With this use of TCP/IP technology as the communication protocol layer for receiving messages from a market center, the frequency of gaps due to communication line problems are minimal. Such gaps are probably more attributable to system problems at a market center. With the use of IP Multicasting to distribute the data to the data recipients and the dual streams of redundant data, the frequency of gaps experienced by the data recipients due to communications line problems are also minimal. In fact, we have noticed a decrease in the number of gaps experienced with the use of IP multicasting.

2. Validation Tolerances

CTS and CQS validate all market center messages to verify that the messages are being forwarded utilizing the correct message structures. Incorrect message formats will result in the messages being rejected back to the originating market center. CTS and CQS calculate various information for the industry such as the NBBO, NASDAQ BBO, trade summary information such as high, low, volume information and the processing of trade corrections. A zero quote capability is provided to eliminate stale quotes when a market center is experiencing technical difficulties. In a competitive consolidator environment, there should be standards established to verify consistency across calculated information assuming that this information is required. With standards, the impact of competitive consolidator’s generating inconsistent information is likely not great. Today, each CTS/CQS data recipient calculates its own open, high, low, volume information since that information is not currently provided with every trade report. Most if not all of the nine market centers calculate their own NBBO for ITS purposes to eliminate NASDAQ non-CAES market maker quotes from the NBBO calculation.

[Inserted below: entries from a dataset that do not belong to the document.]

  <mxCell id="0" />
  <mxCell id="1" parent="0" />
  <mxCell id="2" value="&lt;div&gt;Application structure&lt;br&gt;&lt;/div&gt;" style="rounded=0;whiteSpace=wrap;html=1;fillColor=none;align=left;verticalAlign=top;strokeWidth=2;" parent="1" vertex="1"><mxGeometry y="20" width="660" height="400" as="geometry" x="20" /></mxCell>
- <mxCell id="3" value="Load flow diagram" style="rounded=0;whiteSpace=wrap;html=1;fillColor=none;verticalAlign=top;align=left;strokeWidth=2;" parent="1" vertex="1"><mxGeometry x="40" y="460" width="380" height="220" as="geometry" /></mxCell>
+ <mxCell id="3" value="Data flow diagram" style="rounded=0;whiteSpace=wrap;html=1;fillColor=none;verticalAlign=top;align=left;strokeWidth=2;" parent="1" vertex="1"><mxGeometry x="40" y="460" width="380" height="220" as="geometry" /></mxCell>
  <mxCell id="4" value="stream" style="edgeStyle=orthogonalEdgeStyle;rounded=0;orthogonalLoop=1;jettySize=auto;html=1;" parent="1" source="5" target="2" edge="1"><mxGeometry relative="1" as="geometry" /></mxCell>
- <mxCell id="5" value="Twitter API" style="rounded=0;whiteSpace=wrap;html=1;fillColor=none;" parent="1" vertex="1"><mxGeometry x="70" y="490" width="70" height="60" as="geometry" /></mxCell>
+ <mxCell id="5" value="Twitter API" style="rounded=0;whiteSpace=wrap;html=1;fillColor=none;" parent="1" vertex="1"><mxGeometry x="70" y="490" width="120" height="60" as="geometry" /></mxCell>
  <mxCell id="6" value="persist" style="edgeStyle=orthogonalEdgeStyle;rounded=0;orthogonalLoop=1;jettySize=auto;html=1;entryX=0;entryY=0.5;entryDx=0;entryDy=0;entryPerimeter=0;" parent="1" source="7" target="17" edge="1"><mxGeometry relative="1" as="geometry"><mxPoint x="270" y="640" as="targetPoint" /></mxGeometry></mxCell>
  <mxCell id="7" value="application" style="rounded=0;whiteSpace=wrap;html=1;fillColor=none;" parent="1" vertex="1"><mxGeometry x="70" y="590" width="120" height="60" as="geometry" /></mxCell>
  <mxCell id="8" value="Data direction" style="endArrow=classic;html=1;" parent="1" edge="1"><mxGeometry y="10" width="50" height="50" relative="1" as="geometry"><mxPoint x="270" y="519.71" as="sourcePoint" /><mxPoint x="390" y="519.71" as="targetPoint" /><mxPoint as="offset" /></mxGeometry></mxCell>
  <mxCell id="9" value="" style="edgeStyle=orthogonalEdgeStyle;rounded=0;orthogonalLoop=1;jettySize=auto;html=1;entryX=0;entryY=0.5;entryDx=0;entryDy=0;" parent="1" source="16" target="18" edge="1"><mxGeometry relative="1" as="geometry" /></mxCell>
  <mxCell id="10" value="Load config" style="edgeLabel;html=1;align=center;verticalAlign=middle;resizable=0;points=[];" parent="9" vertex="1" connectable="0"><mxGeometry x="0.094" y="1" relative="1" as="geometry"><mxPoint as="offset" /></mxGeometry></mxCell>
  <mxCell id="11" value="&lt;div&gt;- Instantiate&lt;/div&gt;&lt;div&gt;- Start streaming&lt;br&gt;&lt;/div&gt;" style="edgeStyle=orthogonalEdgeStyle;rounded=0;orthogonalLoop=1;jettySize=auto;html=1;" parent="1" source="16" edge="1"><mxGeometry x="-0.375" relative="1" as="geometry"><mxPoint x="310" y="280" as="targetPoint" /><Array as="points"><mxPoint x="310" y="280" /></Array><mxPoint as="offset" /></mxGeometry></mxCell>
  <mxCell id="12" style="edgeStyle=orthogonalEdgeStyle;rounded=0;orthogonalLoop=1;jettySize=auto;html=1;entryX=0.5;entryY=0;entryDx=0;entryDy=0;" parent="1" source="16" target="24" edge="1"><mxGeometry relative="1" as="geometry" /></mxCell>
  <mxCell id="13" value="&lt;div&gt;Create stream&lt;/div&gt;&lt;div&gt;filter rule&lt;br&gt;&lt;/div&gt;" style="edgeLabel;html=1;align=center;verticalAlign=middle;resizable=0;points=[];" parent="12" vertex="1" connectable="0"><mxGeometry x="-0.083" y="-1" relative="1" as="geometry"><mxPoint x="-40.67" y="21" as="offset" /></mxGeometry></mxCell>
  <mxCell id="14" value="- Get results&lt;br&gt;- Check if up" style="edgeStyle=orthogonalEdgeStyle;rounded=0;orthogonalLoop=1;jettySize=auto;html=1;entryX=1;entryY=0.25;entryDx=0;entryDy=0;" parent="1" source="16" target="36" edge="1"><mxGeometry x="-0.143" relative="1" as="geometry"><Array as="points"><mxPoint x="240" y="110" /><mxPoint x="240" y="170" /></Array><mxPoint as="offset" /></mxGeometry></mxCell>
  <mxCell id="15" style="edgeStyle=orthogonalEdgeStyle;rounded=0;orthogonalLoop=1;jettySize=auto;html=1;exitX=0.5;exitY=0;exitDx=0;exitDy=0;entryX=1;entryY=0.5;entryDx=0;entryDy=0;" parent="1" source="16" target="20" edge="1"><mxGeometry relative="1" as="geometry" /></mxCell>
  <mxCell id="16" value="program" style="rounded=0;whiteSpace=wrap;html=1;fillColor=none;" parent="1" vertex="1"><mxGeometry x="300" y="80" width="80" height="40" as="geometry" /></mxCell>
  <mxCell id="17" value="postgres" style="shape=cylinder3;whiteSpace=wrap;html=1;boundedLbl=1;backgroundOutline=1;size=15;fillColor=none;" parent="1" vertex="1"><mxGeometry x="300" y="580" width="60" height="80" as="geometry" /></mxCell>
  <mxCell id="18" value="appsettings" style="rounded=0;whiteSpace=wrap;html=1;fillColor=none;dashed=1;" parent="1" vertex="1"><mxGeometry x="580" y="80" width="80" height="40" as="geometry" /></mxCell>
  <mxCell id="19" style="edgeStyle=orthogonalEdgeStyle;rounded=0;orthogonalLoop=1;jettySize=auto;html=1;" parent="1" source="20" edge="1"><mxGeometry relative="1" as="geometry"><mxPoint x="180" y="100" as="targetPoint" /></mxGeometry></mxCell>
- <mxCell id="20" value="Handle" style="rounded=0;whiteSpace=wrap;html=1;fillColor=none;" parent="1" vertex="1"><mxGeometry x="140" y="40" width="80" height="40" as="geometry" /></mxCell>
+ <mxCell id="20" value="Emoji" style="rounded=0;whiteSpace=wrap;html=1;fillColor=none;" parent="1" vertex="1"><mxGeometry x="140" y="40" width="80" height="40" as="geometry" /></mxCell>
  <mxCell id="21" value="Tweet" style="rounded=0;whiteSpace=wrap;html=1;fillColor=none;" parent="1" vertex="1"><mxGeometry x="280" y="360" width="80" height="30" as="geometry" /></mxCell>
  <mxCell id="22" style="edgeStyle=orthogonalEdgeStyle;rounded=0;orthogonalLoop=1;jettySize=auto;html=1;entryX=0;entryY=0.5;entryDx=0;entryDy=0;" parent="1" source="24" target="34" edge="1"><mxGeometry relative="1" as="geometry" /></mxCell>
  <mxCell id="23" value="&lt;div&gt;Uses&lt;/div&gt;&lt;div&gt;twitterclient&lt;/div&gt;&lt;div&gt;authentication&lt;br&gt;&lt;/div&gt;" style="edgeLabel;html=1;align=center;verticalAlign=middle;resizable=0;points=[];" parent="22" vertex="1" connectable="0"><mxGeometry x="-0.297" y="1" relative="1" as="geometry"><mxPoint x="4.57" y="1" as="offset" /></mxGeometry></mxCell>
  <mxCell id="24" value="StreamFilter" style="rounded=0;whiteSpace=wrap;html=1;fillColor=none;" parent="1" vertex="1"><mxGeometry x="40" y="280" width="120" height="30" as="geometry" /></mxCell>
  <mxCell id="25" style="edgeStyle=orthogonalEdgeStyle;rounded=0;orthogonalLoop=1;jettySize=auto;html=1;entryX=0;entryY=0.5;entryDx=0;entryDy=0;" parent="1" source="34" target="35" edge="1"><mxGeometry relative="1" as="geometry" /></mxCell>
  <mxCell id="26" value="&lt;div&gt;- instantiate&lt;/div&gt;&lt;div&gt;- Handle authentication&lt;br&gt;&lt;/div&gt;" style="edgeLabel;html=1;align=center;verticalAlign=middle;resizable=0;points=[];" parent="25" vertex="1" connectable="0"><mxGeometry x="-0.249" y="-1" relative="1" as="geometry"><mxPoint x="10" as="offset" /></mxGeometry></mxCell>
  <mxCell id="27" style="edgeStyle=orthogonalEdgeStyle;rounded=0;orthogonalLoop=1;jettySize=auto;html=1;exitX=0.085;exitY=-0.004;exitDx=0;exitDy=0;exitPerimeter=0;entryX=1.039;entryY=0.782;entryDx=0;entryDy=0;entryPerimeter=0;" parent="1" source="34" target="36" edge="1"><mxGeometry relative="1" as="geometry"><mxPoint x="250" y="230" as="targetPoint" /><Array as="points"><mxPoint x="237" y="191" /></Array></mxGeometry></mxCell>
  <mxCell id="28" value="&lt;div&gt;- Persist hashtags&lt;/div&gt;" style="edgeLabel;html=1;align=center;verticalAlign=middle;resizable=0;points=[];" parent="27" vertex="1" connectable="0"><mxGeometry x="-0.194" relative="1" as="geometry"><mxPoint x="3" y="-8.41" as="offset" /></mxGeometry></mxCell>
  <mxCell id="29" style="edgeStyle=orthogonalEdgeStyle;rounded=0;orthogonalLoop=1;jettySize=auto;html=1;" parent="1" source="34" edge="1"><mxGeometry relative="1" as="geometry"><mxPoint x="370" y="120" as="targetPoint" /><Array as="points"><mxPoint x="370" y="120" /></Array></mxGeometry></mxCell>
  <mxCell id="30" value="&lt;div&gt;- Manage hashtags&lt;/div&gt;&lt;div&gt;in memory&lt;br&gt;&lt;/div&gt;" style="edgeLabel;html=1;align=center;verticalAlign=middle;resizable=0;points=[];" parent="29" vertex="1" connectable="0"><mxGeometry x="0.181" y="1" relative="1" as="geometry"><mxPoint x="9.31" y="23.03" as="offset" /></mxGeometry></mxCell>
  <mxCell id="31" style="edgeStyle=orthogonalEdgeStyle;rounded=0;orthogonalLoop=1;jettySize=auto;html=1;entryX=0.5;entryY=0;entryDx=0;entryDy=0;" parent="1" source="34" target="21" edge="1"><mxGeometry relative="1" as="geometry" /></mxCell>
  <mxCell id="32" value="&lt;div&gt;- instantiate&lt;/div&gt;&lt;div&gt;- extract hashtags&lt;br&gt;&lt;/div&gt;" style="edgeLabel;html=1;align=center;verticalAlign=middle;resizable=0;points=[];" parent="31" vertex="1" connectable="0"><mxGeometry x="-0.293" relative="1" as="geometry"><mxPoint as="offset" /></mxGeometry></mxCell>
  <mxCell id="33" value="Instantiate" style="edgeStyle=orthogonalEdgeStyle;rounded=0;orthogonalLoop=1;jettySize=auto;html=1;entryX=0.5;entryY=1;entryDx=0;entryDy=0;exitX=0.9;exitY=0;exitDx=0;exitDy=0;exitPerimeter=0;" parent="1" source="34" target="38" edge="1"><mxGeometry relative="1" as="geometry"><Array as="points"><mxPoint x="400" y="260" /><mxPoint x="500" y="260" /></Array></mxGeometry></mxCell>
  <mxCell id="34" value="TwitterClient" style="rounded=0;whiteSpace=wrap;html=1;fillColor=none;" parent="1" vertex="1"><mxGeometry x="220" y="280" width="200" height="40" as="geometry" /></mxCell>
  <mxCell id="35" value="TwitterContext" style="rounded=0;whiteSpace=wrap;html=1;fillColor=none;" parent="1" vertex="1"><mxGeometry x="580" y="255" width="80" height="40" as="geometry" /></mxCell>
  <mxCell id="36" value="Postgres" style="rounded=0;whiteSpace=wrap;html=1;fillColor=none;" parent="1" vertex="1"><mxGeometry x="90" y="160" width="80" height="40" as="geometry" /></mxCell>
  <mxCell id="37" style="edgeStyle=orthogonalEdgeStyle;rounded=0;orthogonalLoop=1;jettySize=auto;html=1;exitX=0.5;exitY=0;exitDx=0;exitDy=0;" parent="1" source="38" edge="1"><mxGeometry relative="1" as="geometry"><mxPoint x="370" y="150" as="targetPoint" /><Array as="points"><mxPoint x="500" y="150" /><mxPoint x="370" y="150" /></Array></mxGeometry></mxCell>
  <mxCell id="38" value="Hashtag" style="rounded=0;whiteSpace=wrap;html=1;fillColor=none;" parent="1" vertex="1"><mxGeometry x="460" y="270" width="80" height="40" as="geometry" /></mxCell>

3. Capacity Considerations

CTS and CQS must be sized to handle the required capacity levels of the combined market centers. There are numerous components within a consolidator’s environment that must be sized to handle the required capacity levels. The components include: the network capacity, input and output line capacities, system capacity, internal system threading capacity, storage and memory capacity and database size. If any one of these components can not handle the required capacity levels then queuing will result thus delaying messages. Message capacity is usually designated by the number of messages per second (mps) that must be handled.

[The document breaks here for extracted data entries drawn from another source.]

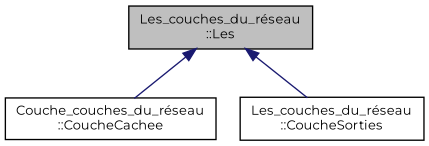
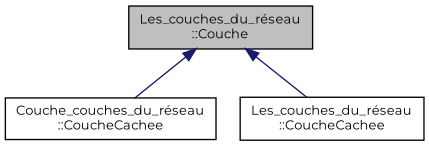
  digraph {
    fontname=Montserrat
    node [color=black fillcolor=white fontname=Montserrat fontsize=10 shape=record style=filled]
    edge [color=midnightblue dir=back fontname=Montserrat fontsize=10 labelfontname=Helvetica labelfontsize=10 style=solid]
-   n1 [fillcolor=grey75 fontcolor=black height=0.2 label="Les_couches_du_réseau\l::Les" width=0.4]
+   n1 [fillcolor=grey75 fontcolor=black height=0.2 label="Les_couches_du_réseau\l::Couche" width=0.4]
    n2 [height=0.2 label="Couche_couches_du_réseau\l::CoucheCachee" width=0.4]
-   n3 [height=0.2 label="Les_couches_du_réseau\l::CoucheSorties" width=0.4]
+   n3 [height=0.2 label="Les_couches_du_réseau\l::CoucheCachee" width=0.4]
    n1 -> n2
    n1 -> n3
  }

In a competitive consolidator model, if one consolidator experiences problems in handling the required message capacity, their data recipients will experience delays. This situation exists today at the data recipient level. If one of the CTS/CQS data recipients can’t handle the capacity requirements, their clients experience delays.

4. Protocols/Data Formats

CTS and CQS receive the nine-market centers’ information utilizing standard input formats over a network-based protocol, TCP/IP. The systems disseminate the consolidated data streams to the data recipients using standard output formats using IP multicasting. When changes are made to either the formats or protocols, SIAC provides extensive testing support for the industry. For major changes, we normally provide a conversion arrangement where we support both the old and new service simultaneously. This arrangement allows the data recipients to convert to the new environment independently.

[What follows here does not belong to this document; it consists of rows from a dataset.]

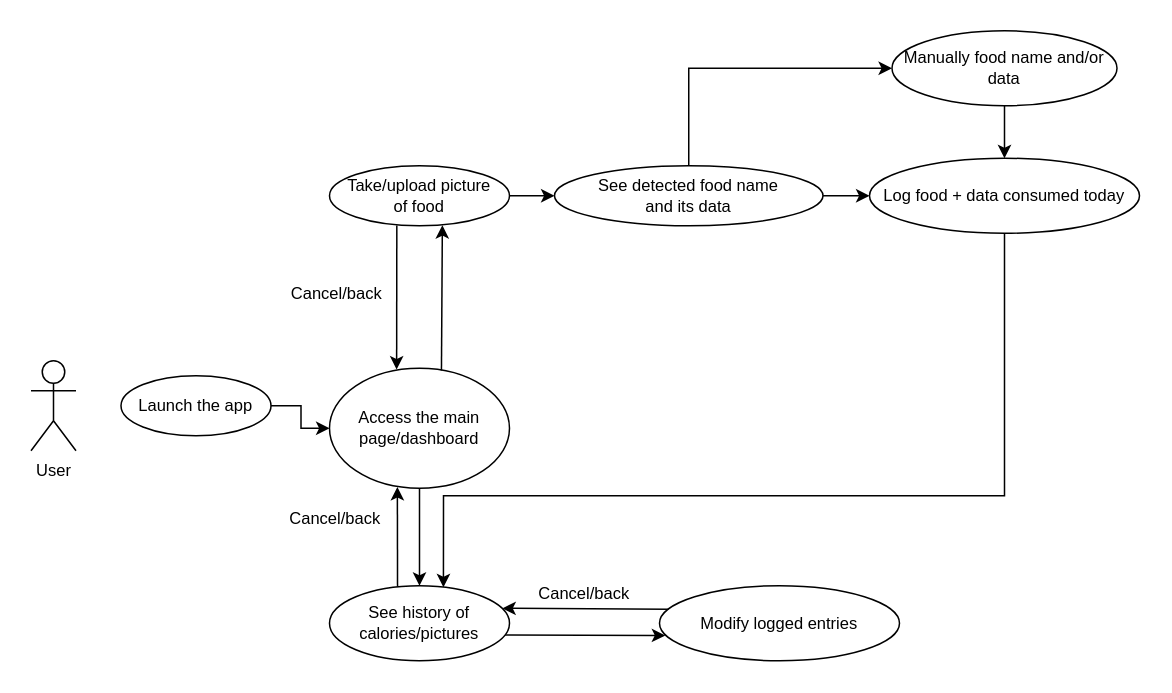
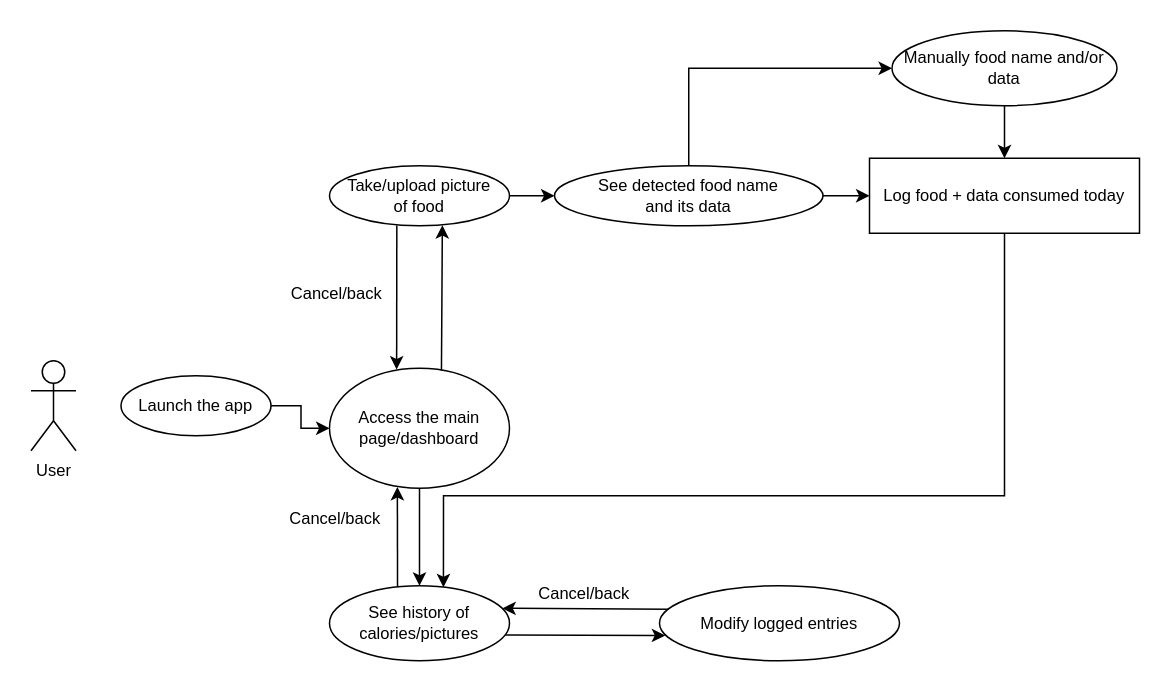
  <mxCell id="0" />
  <mxCell id="1" parent="0" />
  <mxCell id="2" value="User" style="shape=umlActor;verticalLabelPosition=bottom;verticalAlign=top;html=1;outlineConnect=0;fontSize=11;" parent="1" vertex="1"><mxGeometry x="20" y="240" width="30" height="60" as="geometry" /></mxCell>
  <mxCell id="3" style="edgeStyle=orthogonalEdgeStyle;rounded=0;orthogonalLoop=1;jettySize=auto;html=1;entryX=0;entryY=0.5;entryDx=0;entryDy=0;fontSize=11;" edge="1" parent="1" source="4" target="15"><mxGeometry relative="1" as="geometry" /></mxCell>
  <mxCell id="4" value="Launch the app" style="ellipse;whiteSpace=wrap;html=1;fontSize=11;" parent="1" vertex="1"><mxGeometry x="80" y="250" width="100" height="40" as="geometry" /></mxCell>
  <mxCell id="5" style="edgeStyle=orthogonalEdgeStyle;rounded=0;orthogonalLoop=1;jettySize=auto;html=1;entryX=0;entryY=0.5;entryDx=0;entryDy=0;fontSize=11;" parent="1" source="6" target="10" edge="1"><mxGeometry relative="1" as="geometry" /></mxCell>
  <mxCell id="6" value="Take/upload picture &lt;br&gt;of food" style="ellipse;whiteSpace=wrap;html=1;fontSize=11;" parent="1" vertex="1"><mxGeometry x="219" y="110" width="120" height="40" as="geometry" /></mxCell>
  <mxCell id="7" value="See history of calories/pictures" style="ellipse;whiteSpace=wrap;html=1;fontSize=11;" parent="1" vertex="1"><mxGeometry x="219" y="390" width="120" height="50" as="geometry" /></mxCell>
  <mxCell id="8" style="edgeStyle=orthogonalEdgeStyle;rounded=0;orthogonalLoop=1;jettySize=auto;html=1;entryX=0;entryY=0.5;entryDx=0;entryDy=0;fontSize=11;" parent="1" source="10" target="12" edge="1"><mxGeometry relative="1" as="geometry"><mxPoint x="589" y="45" as="targetPoint" /><Array as="points"><mxPoint x="459" y="45" /></Array></mxGeometry></mxCell>
  <mxCell id="9" style="edgeStyle=orthogonalEdgeStyle;rounded=0;orthogonalLoop=1;jettySize=auto;html=1;entryX=0;entryY=0.5;entryDx=0;entryDy=0;fontSize=11;" parent="1" source="10" target="13" edge="1"><mxGeometry relative="1" as="geometry" /></mxCell>
  <mxCell id="10" value="See detected food name &lt;br style=&quot;font-size: 11px;&quot;&gt;and its data" style="ellipse;whiteSpace=wrap;html=1;fontSize=11;" parent="1" vertex="1"><mxGeometry x="369" y="110" width="179" height="40" as="geometry" /></mxCell>
  <mxCell id="11" style="edgeStyle=orthogonalEdgeStyle;rounded=0;orthogonalLoop=1;jettySize=auto;html=1;entryX=0.5;entryY=0;entryDx=0;entryDy=0;" edge="1" parent="1" source="12" target="13"><mxGeometry relative="1" as="geometry" /></mxCell>
  <mxCell id="12" value="Manually food name and/or data" style="ellipse;whiteSpace=wrap;html=1;fontSize=11;" parent="1" vertex="1"><mxGeometry x="594" y="20" width="150" height="50" as="geometry" /></mxCell>
- <mxCell id="13" value="Log food + data consumed today" style="ellipse;whiteSpace=wrap;html=1;fontSize=11;" parent="1" vertex="1"><mxGeometry x="579" y="105" width="180" height="50" as="geometry" /></mxCell>
+ <mxCell id="13" value="Log food + data consumed today" style="whiteSpace=wrap;html=1;fontSize=11;rounded=0;" parent="1" vertex="1"><mxGeometry x="579" y="105" width="180" height="50" as="geometry" /></mxCell>
  <mxCell id="14" value="Modify logged entries" style="ellipse;whiteSpace=wrap;html=1;fontSize=11;" parent="1" vertex="1"><mxGeometry x="439" y="390" width="160" height="50" as="geometry" /></mxCell>
  <mxCell id="15" value="Access the main page/dashboard" style="ellipse;whiteSpace=wrap;html=1;fontSize=11;" vertex="1" parent="1"><mxGeometry x="219" y="245" width="120" height="80" as="geometry" /></mxCell>
  <mxCell id="16" value="" style="endArrow=classic;html=1;rounded=0;exitX=0.622;exitY=0.019;exitDx=0;exitDy=0;entryX=0.627;entryY=0.99;entryDx=0;entryDy=0;exitPerimeter=0;entryPerimeter=0;fontSize=11;" edge="1" parent="1" source="15" target="6"><mxGeometry width="50" height="50" relative="1" as="geometry"><mxPoint x="259" y="170" as="sourcePoint" /><mxPoint x="309" y="120" as="targetPoint" /></mxGeometry></mxCell>
  <mxCell id="17" value="" style="endArrow=classic;html=1;rounded=0;exitX=0.374;exitY=0.994;exitDx=0;exitDy=0;entryX=0.373;entryY=0.011;entryDx=0;entryDy=0;exitPerimeter=0;entryPerimeter=0;fontSize=11;" edge="1" parent="1" source="6" target="15"><mxGeometry width="50" height="50" relative="1" as="geometry"><mxPoint x="259" y="210" as="sourcePoint" /><mxPoint x="309" y="160" as="targetPoint" /></mxGeometry></mxCell>
  <mxCell id="18" value="Cancel/back" style="text;html=1;strokeColor=none;fillColor=none;align=center;verticalAlign=middle;whiteSpace=wrap;rounded=0;fontSize=11;" vertex="1" parent="1"><mxGeometry x="199" y="190" width="50" height="9" as="geometry" /></mxCell>
  <mxCell id="19" value="" style="endArrow=classic;html=1;rounded=0;exitX=0.5;exitY=1;exitDx=0;exitDy=0;entryX=0.5;entryY=0;entryDx=0;entryDy=0;fontSize=11;" edge="1" parent="1" source="15" target="7"><mxGeometry width="50" height="50" relative="1" as="geometry"><mxPoint x="309" y="320" as="sourcePoint" /><mxPoint x="359" y="270" as="targetPoint" /></mxGeometry></mxCell>
  <mxCell id="20" value="" style="endArrow=classic;html=1;rounded=0;exitX=0.378;exitY=0.013;exitDx=0;exitDy=0;entryX=0.377;entryY=0.989;entryDx=0;entryDy=0;exitPerimeter=0;entryPerimeter=0;fontSize=11;" edge="1" parent="1" source="7" target="15"><mxGeometry width="50" height="50" relative="1" as="geometry"><mxPoint x="289" y="305" as="sourcePoint" /><mxPoint x="289" y="400" as="targetPoint" /></mxGeometry></mxCell>
  <mxCell id="21" value="Cancel/back" style="text;html=1;strokeColor=none;fillColor=none;align=center;verticalAlign=middle;whiteSpace=wrap;rounded=0;fontSize=11;" vertex="1" parent="1"><mxGeometry x="199" y="340" width="48" height="10" as="geometry" /></mxCell>
  <mxCell id="22" value="" style="endArrow=classic;html=1;rounded=0;exitX=0.038;exitY=0.312;exitDx=0;exitDy=0;exitPerimeter=0;entryX=0.96;entryY=0.301;entryDx=0;entryDy=0;entryPerimeter=0;fontSize=11;" edge="1" parent="1" source="14" target="7"><mxGeometry width="50" height="50" relative="1" as="geometry"><mxPoint x="449" y="400" as="sourcePoint" /><mxPoint x="499" y="350" as="targetPoint" /></mxGeometry></mxCell>
  <mxCell id="23" value="" style="endArrow=classic;html=1;rounded=0;exitX=0.976;exitY=0.658;exitDx=0;exitDy=0;exitPerimeter=0;entryX=0.024;entryY=0.663;entryDx=0;entryDy=0;entryPerimeter=0;fontSize=11;" edge="1" parent="1" source="7" target="14"><mxGeometry width="50" height="50" relative="1" as="geometry"><mxPoint x="456" y="416" as="sourcePoint" /><mxPoint x="344" y="415" as="targetPoint" /></mxGeometry></mxCell>
  <mxCell id="24" value="Cancel/back" style="text;html=1;strokeColor=none;fillColor=none;align=center;verticalAlign=middle;whiteSpace=wrap;rounded=0;fontSize=11;" vertex="1" parent="1"><mxGeometry x="359" y="380" width="60" height="30" as="geometry" /></mxCell>
  <mxCell id="25" value="" style="endArrow=classic;html=1;rounded=0;exitX=0.5;exitY=1;exitDx=0;exitDy=0;entryX=0.633;entryY=0.021;entryDx=0;entryDy=0;entryPerimeter=0;fontSize=11;" edge="1" parent="1" source="13" target="7"><mxGeometry width="50" height="50" relative="1" as="geometry"><mxPoint x="389" y="300" as="sourcePoint" /><mxPoint x="439" y="250" as="targetPoint" /><Array as="points"><mxPoint x="669" y="330" /><mxPoint x="295" y="330" /></Array></mxGeometry></mxCell>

In a competitive model, there may be different protocols, message formats and technologies used. These differences could make it more difficult for the industry to handle trade and quote information especially when converting to new environments. To mitigate this potential risk, message format and protocol determination might be handled via an industry technology standards committee. There is an effective example of such an arrangement with the FIX (Financial Information Exchange) protocol that is used by many global and domestic institutional trading firms and is now being adopted by many of the market centers for order handling.

Today, most of the state-of-the-art protocols are based on TCP/IP protocols that the CTS and CQS market centers and data recipients are used to handling. New distribution technologies for may provide a competitive consolidator a technology advantage over a consolidator that is using an older technology.